▶ EXCERPT:
So Chicago, know that the mayor and CPS have a choice to put all of our demands in writing to truly make our schools better or we will shut this city down until they do.
Click here to view this piece on The Chicago Reporter
Chicago Tribune Editorial Board Member, Kristen McQueary is back at again. Remember this past August, when she wrote a piece titled “In Chicago, wishing for a Hurricane Katrina”? She didn’t realize how terribly offensive and racist her piece was. (The Tribune apparently realized that, as they went back and changed her piece, including the title, which is why I provided an original PDF of the article.) Many people throughout the city expressed their outrage and actually tried to educate Ms. McQueary, as to why her piece was offensive. I wrote a piece titled why “Why Wishing for a Hurricane Katrina is the Equivalent of Putting on a Klan Hood” to help her understand. Now 7 months later, it seems the education the residents of Chicago tried to provide is not sinking in. Because she is back at it again with her piece, “Anti-Police Screed Goes Unchecked by CTU, Karen Lewis”. I tried to contact her, but Ms. McQueary, @StateHouseChick has blocked me on Twitter, and apparently does not like to be taught about her privilege and offensive comments.
So let us begin again, in the education of Tribune Editorial Board Member Kristen McQueary.
I pulled a few of her many quotes (I could’ve pulled many more) in her new piece, which most shows her need for an education. I will now direct the rest of this piece directly to you Kristen McQueary.
“Instead of focusing on improving education for Chicago kids, the union is the city’s latest command post for angst.”
Did you really just say that? You are saying Chicago’s teachers need to focus on improving education for the kids? Um, hello? Why do you think we were out in the streets on April 1st? We were trying to bring attention to the deplorable budget cuts that impact every student, parent, and person who works in schools in this city. Teachers are on the front lines daily. While you are downtown in your ivory tower. Many of us educators work and live in the communities that you hoped a hurricane would wipe out. When someone is shot in this city, who do you think is forced to counsel students and discuss their fears? Educators. Far too many counselors, social workers, and psychologists have been cut from the never ending budget cuts. So we educators have to help our students express their fears and pain. When Rahm closed 50 schools in 2013, we had to teach our students that they are not failures, just because CPS called their grammar schools failing and closed them. Every bad thing that happens in this city, we have to talk to our students about. So to state plainly or even imply for a second that teachers need to focus on improving education for our students, is one of the most offensive not to mention uneducated things you can say to or about educators.
“Chicago cops have been the target of some of that angst since November when the release of a video showing a white cop shooting a black teenager ignited protests over lack of accountability within the Chicago Police Department.”

▶ DESCRIPTION OF THE TASK: List every article title that appears in quotation marks in the piece about Kristen McQueary. Rely only on the text above.

▶ RAW DATA:
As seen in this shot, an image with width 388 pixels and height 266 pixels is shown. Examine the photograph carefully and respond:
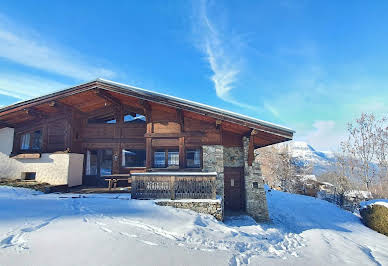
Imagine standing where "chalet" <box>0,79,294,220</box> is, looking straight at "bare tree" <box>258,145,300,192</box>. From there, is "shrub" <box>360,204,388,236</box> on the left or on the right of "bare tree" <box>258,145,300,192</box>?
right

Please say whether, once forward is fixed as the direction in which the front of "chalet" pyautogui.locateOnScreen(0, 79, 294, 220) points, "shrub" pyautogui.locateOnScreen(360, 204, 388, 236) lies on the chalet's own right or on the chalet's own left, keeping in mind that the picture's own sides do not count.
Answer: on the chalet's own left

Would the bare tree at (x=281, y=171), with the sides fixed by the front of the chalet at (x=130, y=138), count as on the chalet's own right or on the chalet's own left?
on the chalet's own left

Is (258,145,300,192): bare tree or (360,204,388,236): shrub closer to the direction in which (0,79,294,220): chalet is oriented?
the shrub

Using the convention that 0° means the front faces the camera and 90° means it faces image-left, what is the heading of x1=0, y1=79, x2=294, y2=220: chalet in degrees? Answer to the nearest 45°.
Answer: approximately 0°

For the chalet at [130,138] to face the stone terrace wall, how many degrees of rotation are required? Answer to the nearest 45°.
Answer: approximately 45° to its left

--

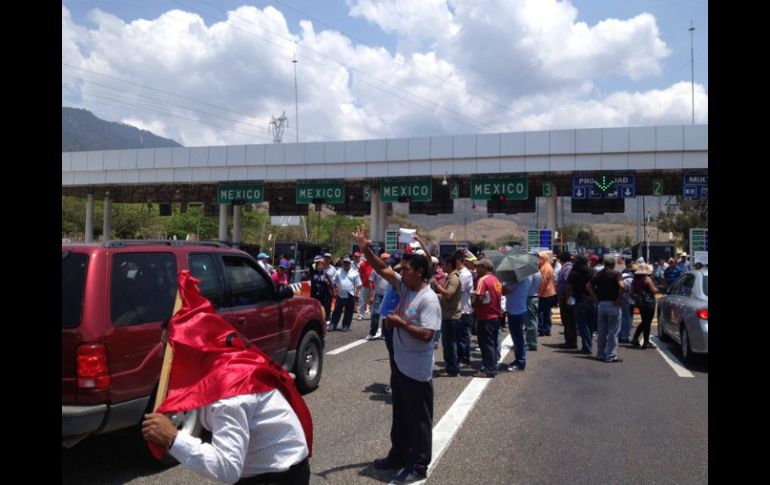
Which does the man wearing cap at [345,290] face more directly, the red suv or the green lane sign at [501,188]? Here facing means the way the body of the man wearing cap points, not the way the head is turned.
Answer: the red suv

▶ OUTPUT FOR THIS EXERCISE:
- "In Chicago, wishing for a Hurricane Katrina"
- "Why Wishing for a Hurricane Katrina is the Equivalent of Putting on a Klan Hood"
- "Anti-Police Screed Goes Unchecked by CTU, Karen Lewis"